With the right tactics, small businesses can successfully compete against large companies for top talent.
In some cases, a small business may even have more to offer a prospective employee than its mammoth counterpart. The key is knowing how to present your strengths to job candidates.
Debby Millhouse, president of CEO Inc., a Charlotte-based company that provides full staffing services, offers this advice for small business owners who want to recruit outstanding employees:
• Realize it’s not all about the money. People don’t join a company just because of the salary, Millhouse said. Often they are interested in many facets of the job and the company.
“People leave jobs because of management and people take jobs because of management,” she said. “They either fall in love and stay because of the people and the culture, or they grow to hate something and leave because of the people and the culture.”
• Realize it is a little bit about the money. You can’t pay a substandard price for a top employee, and companies that say they don’t have the money for it may want to look again at their budget.
Hiring someone with little experience for a job that requires a lot of experience could backfire, and investing in a qualified, proven employee will pay off, Millhouse said.
• Use your company’s size as a selling point. At a small business, employees are not anonymous worker bees.
“If something happens in the marketplace, I am in the trenches with them,” Millhouse said. “If I have to close this company, it is dramatically going to affect my life. If you are not successful, I’m in it with you.”

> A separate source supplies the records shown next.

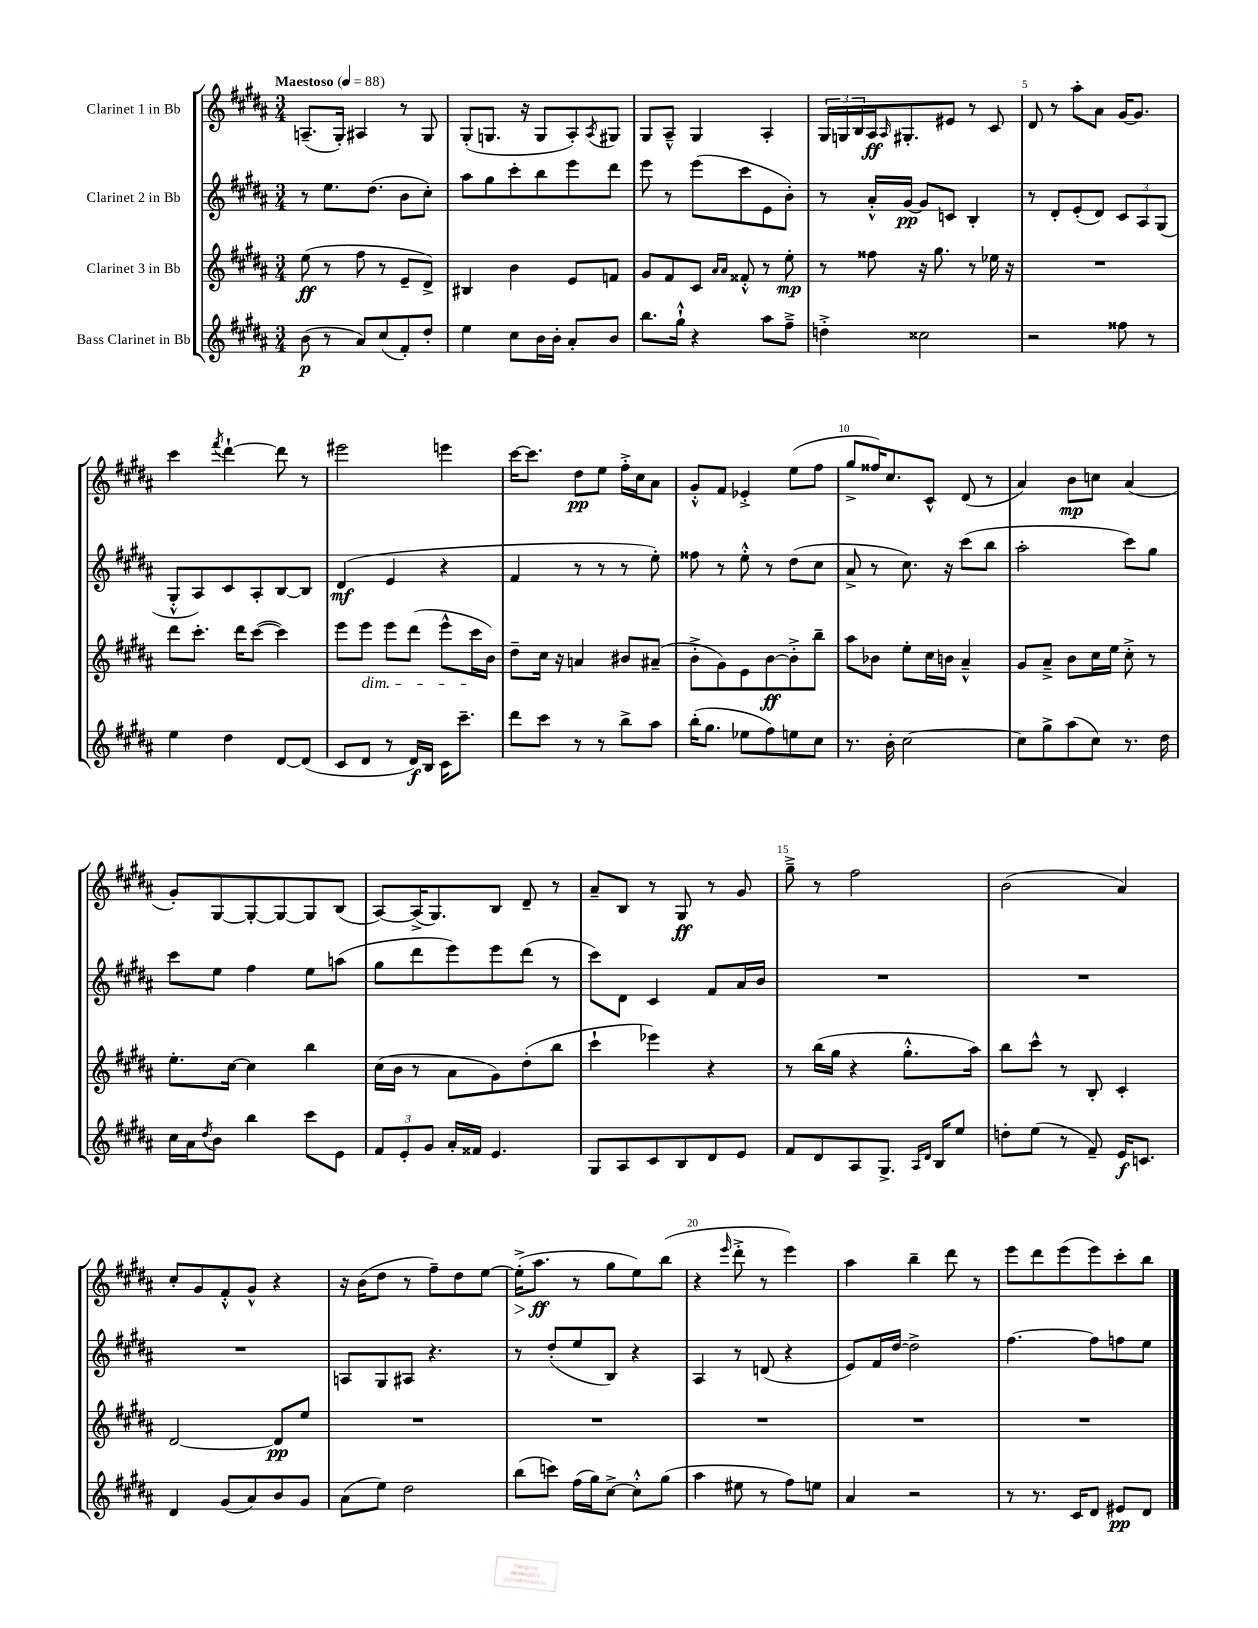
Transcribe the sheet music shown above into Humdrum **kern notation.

**kern	**kern	**kern	**kern
*staff4	*staff3	*staff2	*staff1
*clefG2	*clefG2	*clefG2	*clefG2
*k[f#c#g#d#a#]	*k[f#c#g#d#a#]	*k[f#c#g#d#a#]	*k[f#c#g#d#a#]
*M3/4	*M3/4	*M3/4	*M3/4
*MM88	*MM88	*MM88	*MM88
(8b	(8ee	8r	(8.A~
8r	8r	8.ee	.
.	.	.	16G#')
8a#)	8ff#	.	4A#
.	.	(8.dd#	.
(8cc#	8r	.	.
8f#')	8e~	8b	8r
8dd#'	8d#^)	8cc#')	8G#
=	=	=	=
4ee	4B#	8aa#	(8G#'
.	.	8gg#	8.G
8cc#	4b	8ccc#'	.
.	.	.	16r
16b	.	8bb	8G
16b'	.	.	.
8a#'	8e	8eee	8A#')
.	.	.	8qA#
8b	8f	8ddd#	8G#
=	=	=	=
8.bb	8g#	8eee	8G#
.	8f#	8r	8A#~^^
16gg#`^^	.	.	.
4r	8c#	(8eee	4G#
.	16qqa#	.	.
.	16qqa#	.	.
.	8f##'^^	8ccc#	.
8aa#	8r	8e	4A#'
8ff#~^	8ee'	8b')	.
=	=	=	=
4dd'^	8r	8r	24G#
.	.	.	24G
.	.	.	24B
.	8ff##	16a#'^^	16A#
.	.	.	16qqA#
.	.	[16g#	8.G#'
2cc##	16r	8g#]	.
.	8.gg#	.	.
.	.	8c	8e#
.	8r	4B'	8r
.	16ee-	.	8c#
.	16r	.	.
=	=	=	=
2r	2.r	8r	8d#
.	.	8d#'	8r
.	.	(8e'	8aa#'
.	.	8d#)	8a#
8ff##	.	12c#	[16g#
.	.	.	8.g#]
.	.	12A#	.
8r	.	.	.
.	.	(12G#	.
=	=	=	=
4ee	8ddd#	8G#'^^	4ccc#
.	8.ccc#'	8A#)	.
.	.	.	8qfff#
4dd#	.	8c#	[4ddd#`
.	16ddd#	.	.
.	([8ccc#	8A#'	.
[8d#	4ccc#])	[8B	8ddd#]
(8d#]	.	8B]	8r
=	=	=	=
8c#	8eee	(4d#	2eee#
8d#	8eee	.	.
8r	8eee	4e	.
16d#)	(8ddd#	.	.
16B	.	.	.
16c#	8eee^^	4r	4eee
8.ccc#~	.	.	.
.	16ccc#	.	.
.	16b)	.	.
=	=	=	=
8ddd#	8dd#~	4f#	[16ccc#
.	.	.	8.ccc#]
8ccc#	16cc#	.	.
.	16r	.	.
8r	4a	8r	8dd#
8r	.	8r	8ee
8bb^	8b#	8r	16ff#'^
.	.	.	16cc#
8aa#	(8a#~	8ee')	8a#
=	=	=	=
(16bb'	8b'^	8ff##	8g#'^^
8.gg#	.	.	.
.	8g#)	8r	8f#
8ee-	8e	8ee'^^	4e-'^
8ff#)	[8b	8r	.
8ee	8b'^]	(8dd#	(8ee
8cc#	8bb~	8cc#	8ff#
=	=	=	=
8.r	8aa#	8a#^	8gg#^
.	8b-	8r	16ff##)
16b'	.	.	8.cc#
[2cc#	8ee'	8.cc#)	.
.	16cc#	.	8c#^^
.	16b	16r	.
.	4a#~^^	(8ccc#	(8d#
.	.	8bb	8r
=	=	=	=
8cc#]	8g#	2aa#'	4a#)
8gg#^	8a#~^	.	.
(8aa#	8b	.	8b
8cc#)	16cc#	.	8cc
.	16ee	.	.
8.r	8cc#'^	8ccc#)	(4a#
.	8r	8gg#	.
16dd#	.	.	.
=	=	=	=
16cc#	8.ee'	8ccc#	8g#')
16a#	.	.	.
8qdd#	.	.	.
8b	.	8ee	[8G#
.	[16cc#	.	.
4bb	4cc#]	4ff#	8G#'_
.	.	.	8G#_
8ccc#	4bb	8ee	8G#]
8e	.	(8aa	(8B
=	=	=	=
12f#	(16cc#	8gg#	[8A#)
.	16b	.	.
12e'	.	.	.
.	8r	8ddd#	(16A#^]
12g#	.	.	.
.	.	.	8.G#)
16a#'	8a#	8eee)	.
16f##	.	.	.
4.e	8g#)	8eee	8B
.	(8dd#'	(8ddd#	8d#~
.	8bb	8r	8r
=	=	=	=
8G#	4ccc#`	8ccc#)	8a#~
8A#	.	8d#	8B
8c#	4eee-)	4c#	8r
8B	.	.	8G#
8d#	4r	8f#	8r
8e	.	16a#	8g#
.	.	16b	.
=	=	=	=
8f#	8r	2.r	8gg#~^
8d#	(16bb	.	8r
.	16gg#	.	.
8A#	4r	.	2ff#
8.G#^	.	.	.
.	8.gg#'^^	.	.
16qqA#	.	.	.
16qqd#	.	.	.
16B	.	.	.
8ee	.	.	.
.	16aa#)	.	.
=	=	=	=
8dd'	8bb	2.r	(2b
(8ee	8ccc#^^	.	.
8r	8r	.	.
8f#~)	8B'	.	.
16e	4c#'	.	4a#)
8.c	.	.	.
=	=	=	=
4d#	[2d#	2.r	8cc#'
.	.	.	8g#
(8g#	.	.	8f#'^^
8a#)	.	.	8g#^^
8b	8d#]	.	4r
8g#	8ee	.	.
=	=	=	=
(8a#	2.r	8A	16r
.	.	.	(16b
8ee)	.	8G#	8dd#
2dd#	.	8A#	8r
.	.	4.r	8ff#~)
.	.	.	8dd#
.	.	.	[8ee
=	=	=	=
(8bb	2.r	8r	(16ee'^]
.	.	.	8.aa#
8ccc)	.	(8dd#'	.
(16ff#	.	8ee	8r
16gg#)	.	.	.
[8cc#^	.	8B)	8gg#
8cc#'^^]	.	4r	8ee)
(8gg#	.	.	(8bb
=	=	=	=
4aa#	2.r	4A#	4r
.	.	.	16qqeee
8ee#	.	8r	8ddd#'^
8r	.	(8d	8r
8ff#)	.	4r	4eee)
8ee	.	.	.
=	=	=	=
4a#	2.r	8e)	4aa#
.	.	16f#	.
.	.	[16dd#	.
2r	.	2dd#^]	4bb~
.	.	.	8ddd#
.	.	.	8r
=	=	=	=
8r	2.r	[4.ff#	8eee
8.r	.	.	8ddd#
.	.	.	(8eee
16c#	.	.	.
8d#	.	8ff#]	8eee)
8e#	.	8ff	8ccc#'
8d#	.	8ee	8bb
==	==	==	==
*-	*-	*-	*-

Because small companies often know their employees well, they also can offer flexibility tailored to each employee’s situation.
• Play up how prospective employees will become part your company’s values. Don’t assume job candidates will research your company. Provide them with your values and mission statement.
CEO Inc. believes in giving to the community, and employees have donated thousands of dollars to its giving fund. The company prioritizes its employees: Millhouse notes that during a snowstorm in Charlotte, her husband made sure employees had rides to work and offered to help clear fallen trees from their yards.
“Our people matter to us,” she said. “Some people want a place where somebody knows their name, gives them a chance to grow and thrive, gives them a fair wage and creates a fun environment.”
• Boast your benefits. Salary isn’t the only tangible compensation prospective employees are looking for. Millhouse said that one of her employees, who formerly worked at a big bank, told her he took a pay cut to work at CEO Inc. because he liked the smaller company’s better benefits package.
“You can offer some benefits that are compelling,” Millhouse said. At CEO Inc., employees have access to a pick-up/drop-off dry-cleaning service. The company is also about to roll out a trip incentives program for employees who achieve a certain level.
“We’re not Bank of America,” she said. “Look for things that you think really sell your organization, and then sell that organization. People will come.”